Accurate prediction of protein secondary structure and solvent accessibility by consensus combiners of sequence and structure information

Abstract

Background: Structural properties of proteins such as secondary structure and solvent accessibility contribute to three-dimensional structure prediction, not only in the ab initio case but also when homology information to known structures is available. Structural properties are also routinely used in protein analysis even when homology is available, largely because homology modelling is lower throughput than, say, secondary structure prediction. Nonetheless, predictors of secondary structure and solvent accessibility are virtually always ab initio.

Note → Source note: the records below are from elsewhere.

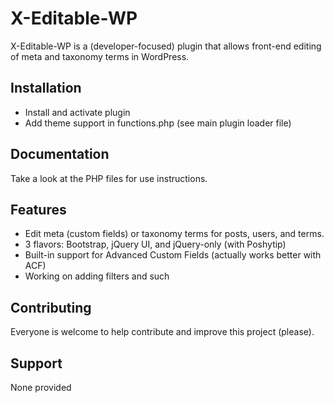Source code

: # X-Editable-WP

X-Editable-WP is a (developer-focused) plugin that allows front-end editing of meta and taxonomy terms in WordPress. 


## Installation

* Install and activate plugin
* Add theme support in functions.php (see main plugin loader file)

## Documentation

Take a look at the PHP files for use instructions.

## Features

* Edit meta (custom fields) or taxonomy terms for posts, users, and terms.
* 3 flavors: Bootstrap, jQuery UI, and jQuery-only (with Poshytip)
* Built-in support for Advanced Custom Fields (actually works better with ACF)
* Working on adding filters and such

## Contributing

Everyone is welcome to help contribute and improve this project (please).

## Support

None provided
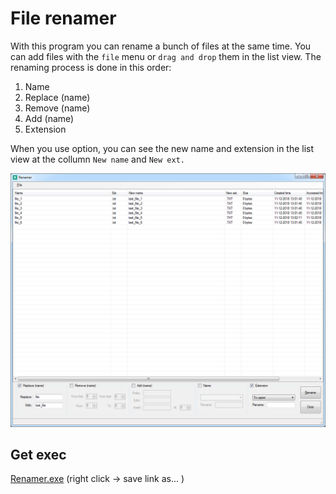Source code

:# File renamer

With this program you can rename a bunch of files at the same time. You can add files with the `file` menu or `drag and drop` them in the list view. 
The renaming process is done in this order:

1. Name
2. Replace (name)
3. Remove (name)
4. Add (name)
5. Extension

When you use option, you can see the new name and extension in the list view at the collumn `New name` and `New ext.`

<p align="middle" ><img src="/images/renamer.png" alt="Renamer prog" width="850"></p>

## Get exec

[Renamer.exe](/src/Renamer/Renamer/bin/Release/Renamer.exe) (right click -> save link as... )
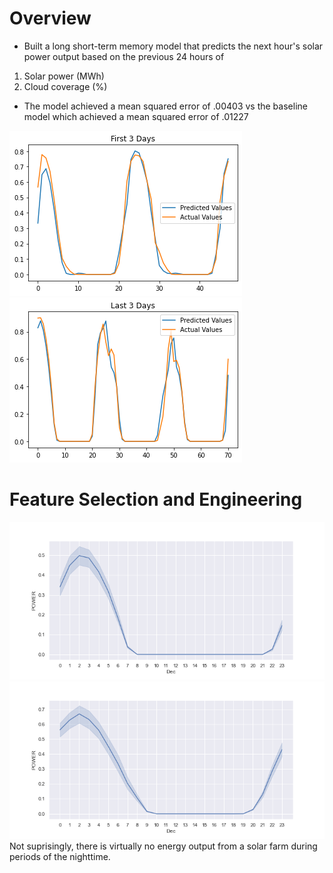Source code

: # Overview

* Built a long short-term memory model that predicts the next hour's solar power output based on the previous 24 hours of 
1. Solar power (MWh)
3. Cloud coverage (%)

* The model achieved a mean squared error of .00403 vs the baseline model which achieved a mean squared error of .01227

![](https://github.com/kalewelsh/Solar-Energy-Forecasting/blob/main/first_3_days.png)
![](https://github.com/kalewelsh/Solar-Energy-Forecasting/blob/main/last_3_days.png)

# Feature Selection and Engineering


![](https://github.com/kalewelsh/Solar-Energy-Forecasting/blob/main/June.png)
![](https://github.com/kalewelsh/Solar-Energy-Forecasting/blob/main/Nov.png)
Not suprisingly, there is virtually no energy output from a solar farm during periods of the nighttime.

Results: Here we develop high-throughput machine learning systems for the prediction of protein secondary structure and solvent accessibility that exploit homology to proteins of known structure, where available, in the form of simple structural frequency profiles extracted from sets of PDB templates. We compare these systems to their state-of-the-art ab initio counterparts, and with a number of baselines in which secondary structures and solvent accessibilities are extracted directly from the templates. We show that structural information from templates greatly improves secondary structure and solvent accessibility prediction quality, and that, on average, the systems significantly enrich the information contained in the templates. For sequence similarity exceeding 30%, secondary structure prediction quality is approximately 90%, close to its theoretical maximum, and 2-class solvent accessibility roughly 85%. Gains are robust with respect to template selection noise, and significant for marginal sequence similarity and for short alignments, supporting the claim that these improved predictions may prove beneficial beyond the case in which clear homology is available.

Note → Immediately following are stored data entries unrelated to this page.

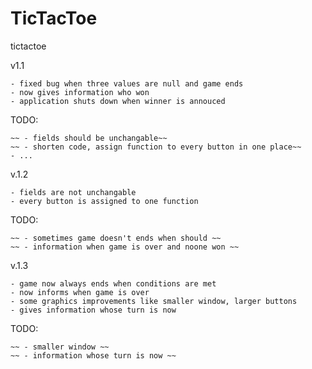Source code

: # TicTacToe

tictactoe


v1.1 	

	- fixed bug when three values are null and game ends 
	- now gives information who won
	- application shuts down when winner is annouced

TODO:
	
	~~ - fields should be unchangable~~
	~~ - shorten code, assign function to every button in one place~~
	- ...


v.1.2
	
	- fields are not unchangable
	- every button is assigned to one function
	
TODO:
		
	~~ - sometimes game doesn't ends when should ~~
	~~ - information when game is over and noone won ~~

v.1.3

	- game now always ends when conditions are met
	- now informs when game is over
	- some graphics improvements like smaller window, larger buttons
	- gives information whose turn is now

TODO:
	
	~~ - smaller window ~~
	~~ - information whose turn is now ~~
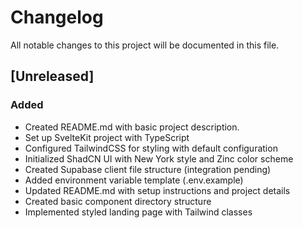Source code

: # Changelog

All notable changes to this project will be documented in this file.

## [Unreleased]

### Added
- Created README.md with basic project description.
- Set up SvelteKit project with TypeScript
- Configured TailwindCSS for styling with default configuration
- Initialized ShadCN UI with New York style and Zinc color scheme
- Created Supabase client file structure (integration pending)
- Added environment variable template (.env.example)
- Updated README.md with setup instructions and project details
- Created basic component directory structure
- Implemented styled landing page with Tailwind classes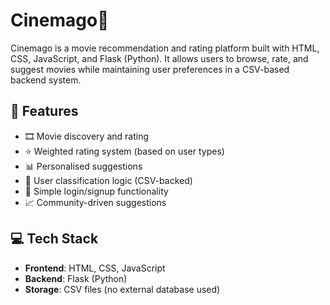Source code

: # Cinemago🥀

Cinemago is a movie recommendation and rating platform built with HTML, CSS, JavaScript, and Flask (Python). It allows users to browse, rate, and suggest movies while maintaining user preferences in a CSV-based backend system.

## 🔧 Features

- 🎞️ Movie discovery and rating
- ⭐ Weighted rating system (based on user types)
- 📊 Personalised suggestions
- 🧠 User classification logic (CSV-backed)
- 🔐 Simple login/signup functionality
- 📈 Community-driven suggestions

## 💻 Tech Stack

- **Frontend**: HTML, CSS, JavaScript
- **Backend**: Flask (Python)
- **Storage**: CSV files (no external database used)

Conclusion: The predictive system are publicly available at the address http://distill.ucd.ie.

Figure 1

Distribution of secondary structure prediction accuracy as a function of sequence similarity to the best hit in PSI-BLAST templates. The blue bars represent predictions using templates (maximal sequence similarity allowed is 95%), the red bars template-less predictions (Porter). See text for details.

Figure 2

Distribution of secondary structure prediction accuracy as a function of the length of the best hit in PSI-BLAST templates. Maximal 30% identity between template and query allowed. The blue bars represent predictions using templates, the red bars template-less predictions. See text for details.

Figure 3

An example of prediction by Porter_H compared to Porter, DSSP assignments, and best template. Best template sequence similarity is 22%. Porter_H correctly identifies the first helix (from the template – strand in Porter), but does not follow the template and assigns correctly the second strand (helix in the template).

Figure 4

Distribution of secondary structure prediction accuracy as a function of quality of the best hit in PSI-BLAST templates. Quality measured as Resolution+Rfactor/20. The blue bars represent predictions using templates, the red bars template-less predictions (Porter). See text for details.

Figure 5

Distribution of 4-class (4%, 25% and 50% exposed thresholds) solvent accessibility prediction accuracy as a function of sequence similarity to the best hit in PSI-BLAST templates. The blue bars represent predictions using templates (maximal sequence similarity allowed is 95%), the red bars template-less predictions. See text for details.

Figure 6

Distribution of 4-class (4%, 25% and 50% exposed thresholds) solvent accessibility prediction accuracy as a function of quality of the best hit in PSI-BLAST templates. Quality measured as Resolution+Rfactor/20. The blue bars represent predictions using templates, the red bars template-less predictions. See text for details.

Figure 7

Distribution of best-hit (blue) and average (red) sequence similarity in the PSI-BLAST templates for the S2171 set. Hits above 95% sequence similarity excluded.